Background information
- Born: Vernon Banks March 7, 1962 Chicago, Illinois, United States
- Died: December 3, 2008 (aged 46) Chicago, Illinois, United States
- Genres: Chicago blues, electric blues
- Occupation(s): Guitarist, singer
- Instrument: Guitar
- Years active: Late 1970s–2007
- Labels: Evidence

= Chico Banks =

American guitarist and singer

Chico Banks (March 7, 1962 – December 3, 2008) was an American Chicago blues guitarist and singer. He released one album, in 1997 on Evidence Music, produced by Larry Hoffman. Banks was both a band leader and sideman, having played with Chicago's blues musicians from his late teens until his death at the age of 46. He is best known for his tracks "Your Fine" and "Candy Lickin' Man". He was the son of the guitarist Jessie Banks, who played backing for the Mighty Clouds of Joy.

One commentator noted that Banks "focuses on good-time, upbeat blues". He was an influence on the guitarist and singer Reggie Sears.

==Biography==
He was born Vernon X. Banks in Chicago, Illinois.

Banks was inspired by Magic Sam, Buddy Guy, Albert King, Jimi Hendrix, Otis Clay, George Benson and Tyrone Davis. His blues guitar playing incorporated jazz and funk stylings. He first played in a covers group in his mid-teens. He later worked with Guy and Clay plus Melvin Taylor, James Cotton, Little Milton, Magic Slim, and Big Time Sarah.
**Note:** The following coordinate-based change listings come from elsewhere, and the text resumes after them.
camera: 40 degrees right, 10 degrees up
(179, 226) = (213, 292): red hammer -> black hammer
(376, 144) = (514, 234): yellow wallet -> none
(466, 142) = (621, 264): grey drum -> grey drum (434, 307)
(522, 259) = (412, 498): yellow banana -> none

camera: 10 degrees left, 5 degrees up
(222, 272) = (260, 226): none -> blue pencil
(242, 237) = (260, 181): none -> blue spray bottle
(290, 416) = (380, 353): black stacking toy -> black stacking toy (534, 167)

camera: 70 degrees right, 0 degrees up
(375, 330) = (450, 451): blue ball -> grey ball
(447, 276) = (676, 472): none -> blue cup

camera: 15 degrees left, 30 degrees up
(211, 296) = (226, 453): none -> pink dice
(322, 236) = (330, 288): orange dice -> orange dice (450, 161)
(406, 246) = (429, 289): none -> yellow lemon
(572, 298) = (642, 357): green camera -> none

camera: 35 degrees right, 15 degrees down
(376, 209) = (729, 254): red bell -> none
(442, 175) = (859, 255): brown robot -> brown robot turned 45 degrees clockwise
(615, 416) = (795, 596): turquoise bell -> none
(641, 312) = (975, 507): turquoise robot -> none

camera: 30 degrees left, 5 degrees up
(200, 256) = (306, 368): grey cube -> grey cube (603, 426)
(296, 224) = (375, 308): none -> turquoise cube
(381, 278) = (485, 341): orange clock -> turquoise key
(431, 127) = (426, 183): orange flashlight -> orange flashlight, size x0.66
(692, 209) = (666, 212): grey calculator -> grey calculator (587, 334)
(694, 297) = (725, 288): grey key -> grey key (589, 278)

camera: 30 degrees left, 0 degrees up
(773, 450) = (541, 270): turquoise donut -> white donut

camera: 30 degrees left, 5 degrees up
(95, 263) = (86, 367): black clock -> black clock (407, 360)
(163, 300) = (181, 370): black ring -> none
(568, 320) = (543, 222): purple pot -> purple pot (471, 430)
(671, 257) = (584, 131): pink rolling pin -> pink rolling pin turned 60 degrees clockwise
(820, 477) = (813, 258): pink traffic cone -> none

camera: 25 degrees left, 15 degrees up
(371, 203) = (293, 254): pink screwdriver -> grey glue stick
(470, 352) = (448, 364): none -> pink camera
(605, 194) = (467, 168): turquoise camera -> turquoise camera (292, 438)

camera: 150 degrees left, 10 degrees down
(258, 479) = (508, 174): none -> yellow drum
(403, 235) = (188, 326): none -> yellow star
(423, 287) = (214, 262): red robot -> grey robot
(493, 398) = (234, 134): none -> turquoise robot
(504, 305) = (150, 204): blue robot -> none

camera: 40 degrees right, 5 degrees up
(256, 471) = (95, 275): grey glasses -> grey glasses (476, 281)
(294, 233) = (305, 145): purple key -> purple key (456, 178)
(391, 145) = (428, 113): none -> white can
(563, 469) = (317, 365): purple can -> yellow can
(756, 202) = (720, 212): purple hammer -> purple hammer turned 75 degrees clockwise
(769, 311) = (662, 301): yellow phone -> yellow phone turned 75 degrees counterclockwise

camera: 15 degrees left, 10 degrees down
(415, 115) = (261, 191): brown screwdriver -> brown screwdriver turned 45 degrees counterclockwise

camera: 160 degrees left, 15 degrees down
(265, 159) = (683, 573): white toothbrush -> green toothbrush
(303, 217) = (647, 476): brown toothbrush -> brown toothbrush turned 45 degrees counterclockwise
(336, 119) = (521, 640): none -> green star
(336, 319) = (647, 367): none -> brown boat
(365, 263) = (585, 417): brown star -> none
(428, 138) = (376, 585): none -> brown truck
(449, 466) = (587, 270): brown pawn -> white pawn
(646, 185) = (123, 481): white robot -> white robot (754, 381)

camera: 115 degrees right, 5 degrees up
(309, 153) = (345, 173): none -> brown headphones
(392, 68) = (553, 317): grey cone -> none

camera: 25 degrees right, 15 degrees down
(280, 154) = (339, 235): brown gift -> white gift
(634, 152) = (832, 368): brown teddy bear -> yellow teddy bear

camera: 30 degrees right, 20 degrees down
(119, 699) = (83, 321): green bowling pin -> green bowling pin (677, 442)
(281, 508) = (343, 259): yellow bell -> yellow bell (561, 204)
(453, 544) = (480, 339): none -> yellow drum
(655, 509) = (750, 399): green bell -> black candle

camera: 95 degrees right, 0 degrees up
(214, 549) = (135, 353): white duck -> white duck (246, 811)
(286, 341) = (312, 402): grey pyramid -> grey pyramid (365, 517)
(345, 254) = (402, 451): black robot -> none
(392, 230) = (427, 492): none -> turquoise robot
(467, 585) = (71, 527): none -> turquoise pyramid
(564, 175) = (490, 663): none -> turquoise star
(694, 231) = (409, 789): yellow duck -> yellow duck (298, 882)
He contributed to the album Long Way to Ol' Miss, by Willie Kent (1996), as well as to the album Back in Chicago by Freddie Roulette, which featured Willie Kent and the Gents.

His debut album, Candy Lickin' Man, including vocals by Mavis Staples, was produced by Larry Hoffman, and released by Evidence Records in 1997. Banks played on Lee "Shot" Williams's album Let the Good Times Roll in 2002 and on Tyrone Davis's album Come to Daddy in 2003.

In 2007, Banks underwent surgery for a faulty heart valve. He died in Chicago in December 2008, at the age of 46.